In 1963 the hall of the scientific literature was opened. In order to make the ancient texts of the Mongolian Script and Culture more accessible to foreign as well as domestic researchers, the small museum dedicated to rare and valuable books had been established in 1981. The Library became a member of the International Federation of Library Associations and Institutions (IFLA) in 1991 and currently has book exchange programs with over 100 libraries in 70 countries. In 2005 the library opened a Turkish Reading Room (1600 publications, more than 600 readers per year).

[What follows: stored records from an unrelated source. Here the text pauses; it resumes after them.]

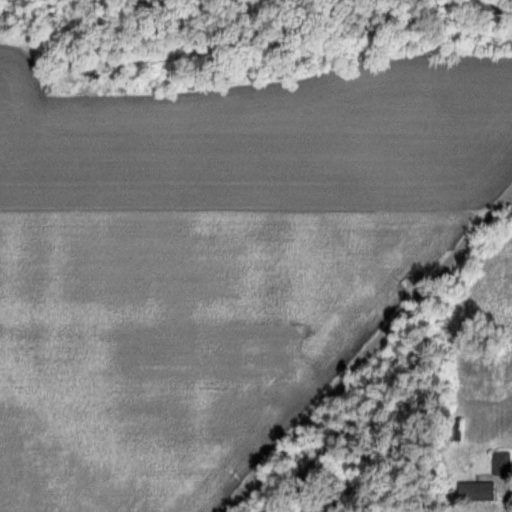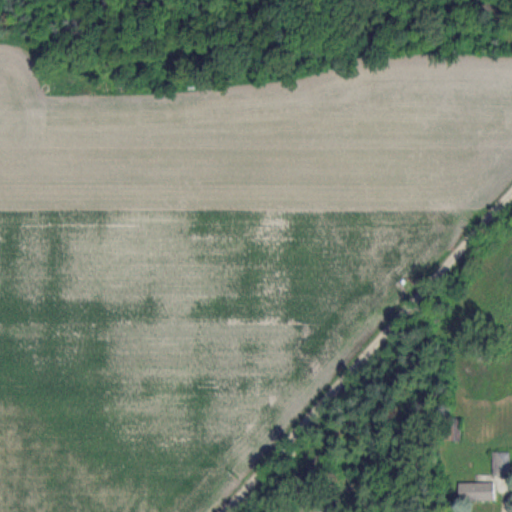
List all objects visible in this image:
road: (367, 350)
building: (451, 428)
building: (500, 463)
building: (474, 491)
road: (506, 499)
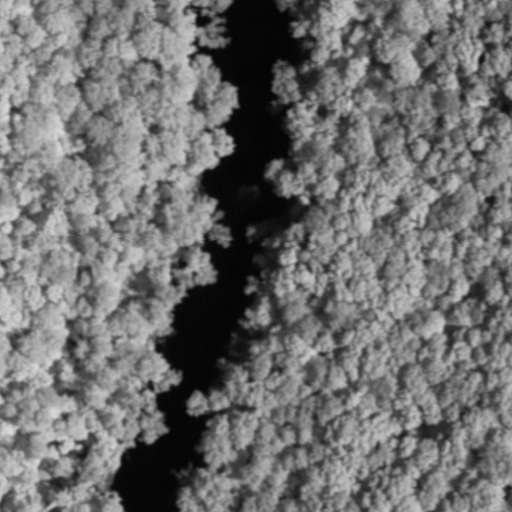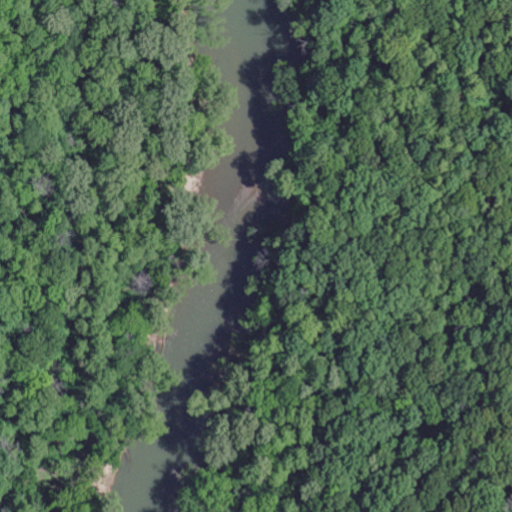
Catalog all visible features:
river: (225, 262)
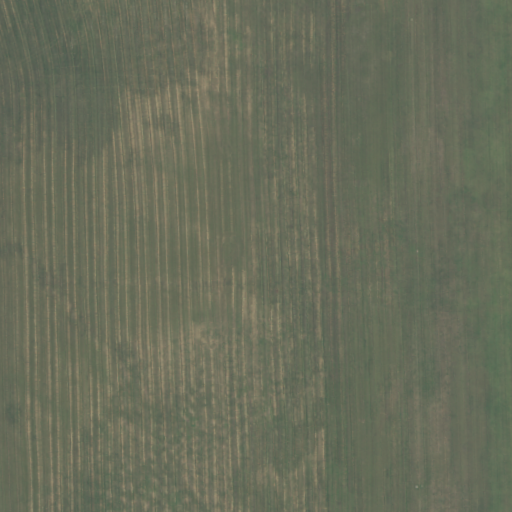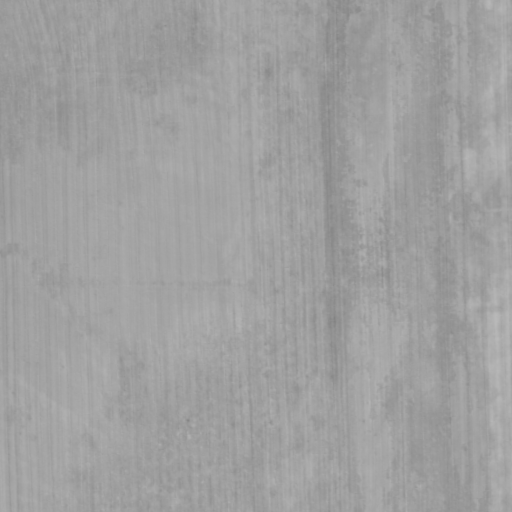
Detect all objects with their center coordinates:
airport: (256, 256)
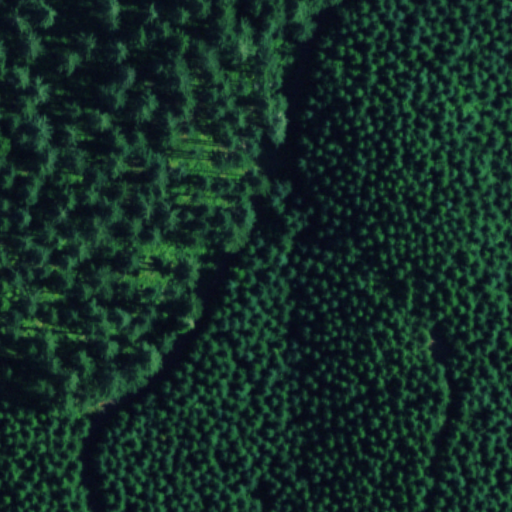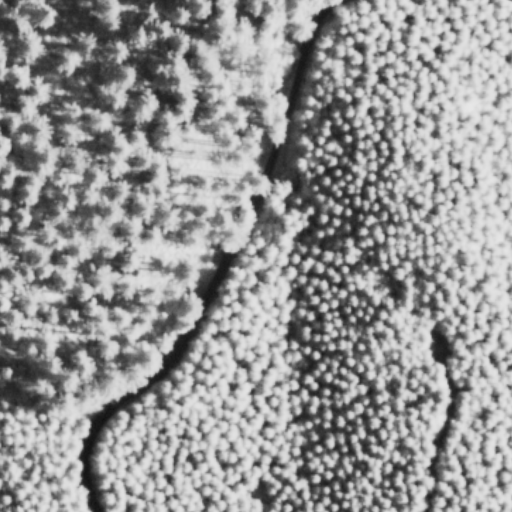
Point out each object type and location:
road: (224, 268)
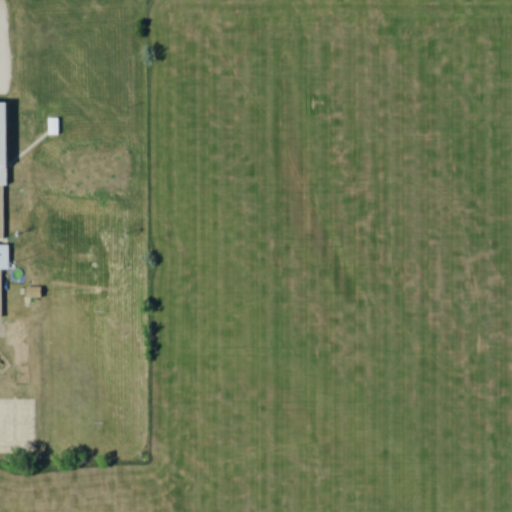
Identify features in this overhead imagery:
building: (4, 143)
building: (6, 172)
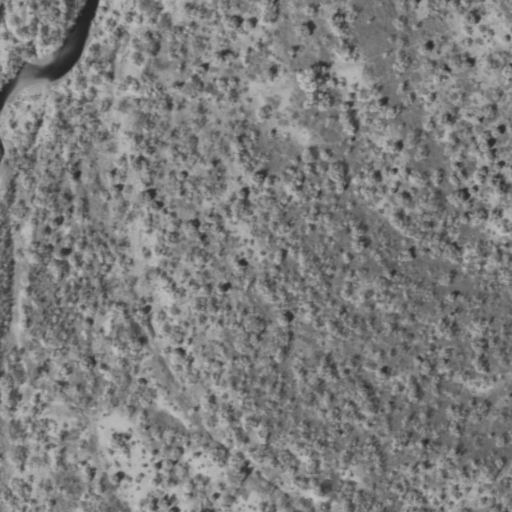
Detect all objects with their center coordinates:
river: (50, 59)
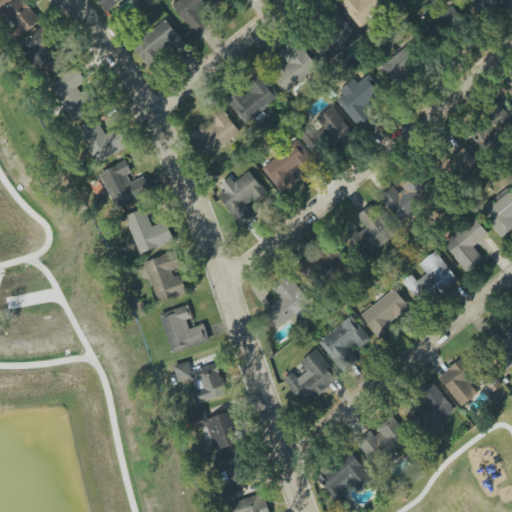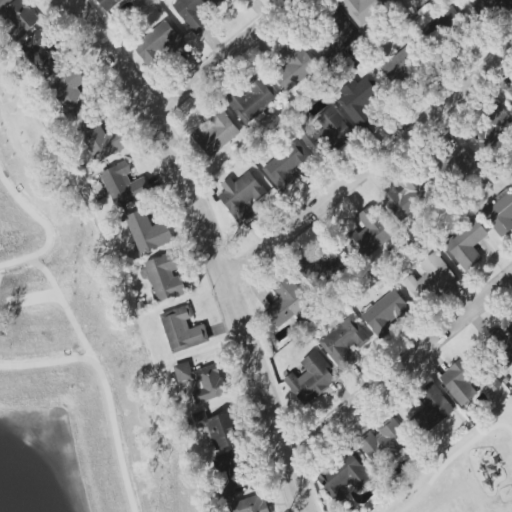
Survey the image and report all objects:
building: (109, 3)
building: (495, 3)
building: (364, 9)
building: (194, 13)
building: (18, 17)
building: (451, 19)
building: (333, 37)
building: (159, 43)
building: (43, 53)
road: (226, 56)
building: (402, 64)
building: (295, 66)
building: (511, 91)
building: (73, 94)
building: (253, 99)
building: (360, 99)
building: (335, 126)
building: (493, 128)
building: (216, 133)
building: (99, 140)
building: (315, 143)
building: (464, 160)
road: (369, 166)
building: (289, 167)
building: (124, 185)
building: (241, 196)
building: (405, 197)
building: (500, 213)
building: (372, 230)
building: (148, 232)
road: (210, 243)
building: (467, 244)
building: (329, 262)
building: (166, 276)
building: (431, 279)
building: (287, 302)
road: (64, 305)
building: (386, 313)
building: (182, 329)
building: (345, 342)
park: (74, 345)
building: (505, 352)
road: (5, 365)
building: (183, 371)
road: (396, 374)
building: (312, 378)
building: (461, 380)
building: (210, 384)
building: (433, 407)
building: (219, 429)
building: (384, 439)
building: (232, 468)
building: (345, 475)
building: (249, 504)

In February 1990 the MPRP Politburo ordered the removal of Josef Stalin's statue from in front of the library in one of its first concessions to pro-democracy demonstrations that would lead to the 1990 Democratic Revolution. In 2004 the writer and journalist Gotovyn Akim was appointed General Director of the library. Based on his recommendation a statue of Byambyn Rinchen, a translator, scientist, linguist and prominent figure of modern Mongolian literature, was erected on the 100th anniversary of his birth in front of the library where the statue of Stalin had stood for nearly 40 years.

The new building of the library was commissioned in 2024 and on the same year, all of the collections from the old building was moved to the new one in April 2024. The books relocation was done by the library's staffs and supervisors.

==Rare and Valuable Books Museum==

The National Library of Mongolia holds significant Buddhist canonical texts, including the Kanjur (108 volumes) and the Tanjur (226 volumes), which comprise teachings attributed to the Buddha and accompanying commentaries. The Kanjur, meaning "Concise Orders" in Mongolian, includes over 1,260 works from the Indian Tripitaka. The library preserves over ten notable editions of the Kanjur, including manuscript, printed, and uniquely crafted versions.

==“Messenger for the people” mobile library==
In 2011, with financial support from the World Bank, the library launched the "Messenger for the People" (Ardyn Elch) program to deliver books to nomadic populations, residents of Ulaanbaatar’s yurt districts, the military, prisoners, people with disabilities, pensioners, and out-of-school children. The National Library currently advises approximately 1,500 libraries across the country and, in the year of the program’s launch, received around 7,000 new publications through allocated funds.